After eight months of consistent high ratings, Michael suggested taking his show national but management was apprehensive, suggesting that New York wasn’t ready. A few months later, Michael threatened to quit if management did not pursue a syndication deal. “There was no doubt in my mind that I could have one of the hottest shows on radio! I knew the impact it would have on people all across the country and I wasn’t taking no, for an answer,” Michael rebutted.


His vibrant personality on and off the air has made him a people magnet. He began attracting attention with primarily female followers as author and publisher of the highly successful provocative books: "Never Satisfied: How and Why Men Cheat", "Men Cry in the Dark","The Maintenance Man",and lastly "God’s Gift to Women". Two of his titles ultimately were adapted into stage plays.

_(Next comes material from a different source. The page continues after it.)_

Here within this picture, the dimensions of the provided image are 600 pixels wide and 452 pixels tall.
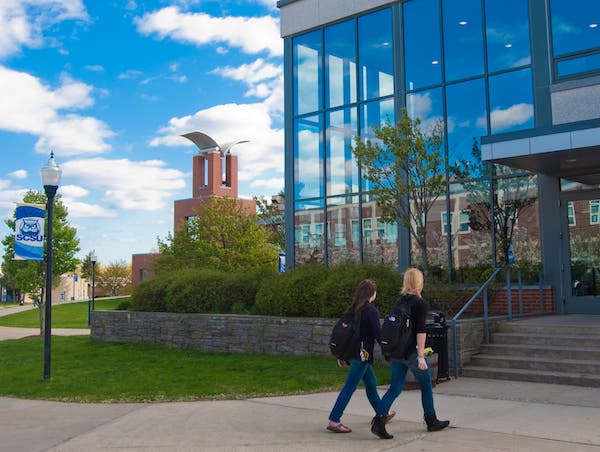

But his proudest moment came on September 20, 2007, when he passionately and skillfully spearheaded the famous Jena 6 March in Jena, Louisiana. This historic and momentous occasion garnered tens of thousands citizens of all races to peacefully marched in support of six young men who have been unfairly treated by the justice system. In addition, he urged millions of listeners to wear black on September 20 in protest of unequal justice. The news traveled throughout the country, everyone wore black in support of the Jena 6, from college students of all races to corporate executives.



The Bad Boy continues to entertain, enlighten and educate as he pursues one of his first dreams, to host a Late Night Talk show. He got that chance in the fall of 2007, when he partnered with FarCor Productions and TV One to host “Baisden After Dark,” featuring comedian George Willborn and band leader Morris day. The show was a smash hit, breaking records for viewers on the black owned network.